Hi all,
Is there a way to install Bro as a non-root user? Everything works fine if its installed as root but I had problems sending Bro logs to logstash as a non-root user.
When I tried to install as a regular user with sudo privilege, I noticed two errors mainly.
- Error: unable to open database file: /usr/local/bro/spool/state.db
- fatal error: /opt/bro/bin/bro: problem with interface eth0 - pcap_open_live: eth0: You don’t have permission to capture on that device (socket: Operation not permitted)
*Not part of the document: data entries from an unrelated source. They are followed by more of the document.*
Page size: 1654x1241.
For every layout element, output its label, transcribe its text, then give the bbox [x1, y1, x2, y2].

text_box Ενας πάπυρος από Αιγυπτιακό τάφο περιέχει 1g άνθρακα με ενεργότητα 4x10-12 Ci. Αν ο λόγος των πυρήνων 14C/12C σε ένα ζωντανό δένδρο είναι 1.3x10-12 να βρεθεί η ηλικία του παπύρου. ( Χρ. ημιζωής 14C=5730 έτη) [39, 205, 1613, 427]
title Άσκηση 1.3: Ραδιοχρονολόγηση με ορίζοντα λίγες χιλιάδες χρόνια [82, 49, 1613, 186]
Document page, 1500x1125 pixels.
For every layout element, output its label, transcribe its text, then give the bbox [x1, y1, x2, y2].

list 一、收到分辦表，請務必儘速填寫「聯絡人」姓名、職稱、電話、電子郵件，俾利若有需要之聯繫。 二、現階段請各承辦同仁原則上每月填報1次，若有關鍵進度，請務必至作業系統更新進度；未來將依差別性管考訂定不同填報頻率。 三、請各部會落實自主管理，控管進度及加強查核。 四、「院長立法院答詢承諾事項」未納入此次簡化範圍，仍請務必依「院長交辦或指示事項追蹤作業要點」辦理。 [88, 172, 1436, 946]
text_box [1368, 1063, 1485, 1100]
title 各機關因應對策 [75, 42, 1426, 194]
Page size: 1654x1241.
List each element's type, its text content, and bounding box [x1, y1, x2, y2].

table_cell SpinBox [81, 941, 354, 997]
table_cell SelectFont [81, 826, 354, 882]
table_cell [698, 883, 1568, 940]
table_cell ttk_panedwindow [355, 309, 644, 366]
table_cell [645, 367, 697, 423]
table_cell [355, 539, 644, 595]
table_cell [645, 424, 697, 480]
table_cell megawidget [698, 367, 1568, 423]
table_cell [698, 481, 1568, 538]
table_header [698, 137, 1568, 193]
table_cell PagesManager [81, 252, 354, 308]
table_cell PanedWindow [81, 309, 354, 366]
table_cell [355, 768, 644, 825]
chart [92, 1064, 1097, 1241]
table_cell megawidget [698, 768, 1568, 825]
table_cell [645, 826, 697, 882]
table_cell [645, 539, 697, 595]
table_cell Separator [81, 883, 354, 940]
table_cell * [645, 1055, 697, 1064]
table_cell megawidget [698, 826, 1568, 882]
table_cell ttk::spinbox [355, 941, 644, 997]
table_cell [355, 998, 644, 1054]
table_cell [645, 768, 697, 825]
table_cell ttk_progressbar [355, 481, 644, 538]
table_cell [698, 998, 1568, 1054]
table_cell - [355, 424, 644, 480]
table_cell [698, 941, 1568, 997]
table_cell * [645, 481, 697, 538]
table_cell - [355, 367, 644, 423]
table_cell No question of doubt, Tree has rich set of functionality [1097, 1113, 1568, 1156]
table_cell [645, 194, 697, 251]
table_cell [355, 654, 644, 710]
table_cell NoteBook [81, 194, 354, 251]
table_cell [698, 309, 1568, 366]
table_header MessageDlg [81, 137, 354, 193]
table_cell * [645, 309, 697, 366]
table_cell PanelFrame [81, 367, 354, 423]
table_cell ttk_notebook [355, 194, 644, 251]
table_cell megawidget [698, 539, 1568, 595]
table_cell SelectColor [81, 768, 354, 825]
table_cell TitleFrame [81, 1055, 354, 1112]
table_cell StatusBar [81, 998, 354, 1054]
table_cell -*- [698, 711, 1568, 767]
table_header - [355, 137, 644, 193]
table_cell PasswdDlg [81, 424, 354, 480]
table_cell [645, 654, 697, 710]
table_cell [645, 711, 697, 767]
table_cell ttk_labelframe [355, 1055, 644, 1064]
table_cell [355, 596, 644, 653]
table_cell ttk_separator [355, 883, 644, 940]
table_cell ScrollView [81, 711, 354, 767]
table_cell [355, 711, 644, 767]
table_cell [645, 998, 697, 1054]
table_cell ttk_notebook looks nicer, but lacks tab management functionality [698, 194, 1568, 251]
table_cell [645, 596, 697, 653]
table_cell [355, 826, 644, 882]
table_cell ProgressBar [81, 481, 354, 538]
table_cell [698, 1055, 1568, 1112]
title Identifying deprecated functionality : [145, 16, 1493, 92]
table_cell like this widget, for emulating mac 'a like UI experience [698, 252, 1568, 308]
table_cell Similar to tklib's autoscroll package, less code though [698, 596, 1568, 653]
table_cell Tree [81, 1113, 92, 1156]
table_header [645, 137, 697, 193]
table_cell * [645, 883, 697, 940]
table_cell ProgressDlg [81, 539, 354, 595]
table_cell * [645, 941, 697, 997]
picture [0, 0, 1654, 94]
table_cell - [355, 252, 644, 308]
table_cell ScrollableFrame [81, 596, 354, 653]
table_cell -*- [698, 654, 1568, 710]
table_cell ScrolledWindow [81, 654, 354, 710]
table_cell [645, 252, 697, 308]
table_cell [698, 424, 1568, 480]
Any idea where to go next for me?
Kind regards,
Merril.
Hi Merril,
To address the first issue maybe you need to ensure that the user executing the bro process can read and write to /usr/local/bro/logs and /usr/local/bro/spool/
For the second issue, If you running a newer version of linux you can get around the packet capture permission issue by giving the bro binary the capability to perform a raw packet capture with a command like:
sudo setcap cap_net_raw,cap_net_admin=eip /usr/local/bro/bin/zeek
Good luck,
Nick
There’s a couple of things you should do. To keep Zeek LSB compliant, I use something like this, when building an RPM (yeah, I rolled out my own packages)
%cmake … -DCMAKE_INSTALL_PREFIX=/usr -DBRO_ROOT_DIR=/usr -DBRO_ETC_INSTALL_DIR=/etc -DINSTALL_BROCTL=true -DBRO_LOCAL_STATE_DIR=/var -DBRO_SPOOL_DIR=/var/spool/bro -DBRO_LOG_DIR=/var/log/nsm/bro
You could also give rights for the zeek user to write to state directories with Linux ACLs, just don’t change owner of entire directory, that’s not necessary.
The net_admin capability is not necessary and dangerous, all that’s needed is CAP_NET_RAW.
setcap cap_net_raw,cap=eip
What’s the distribution you’re trying to use? Where did you get those packages? Did you build it yourself?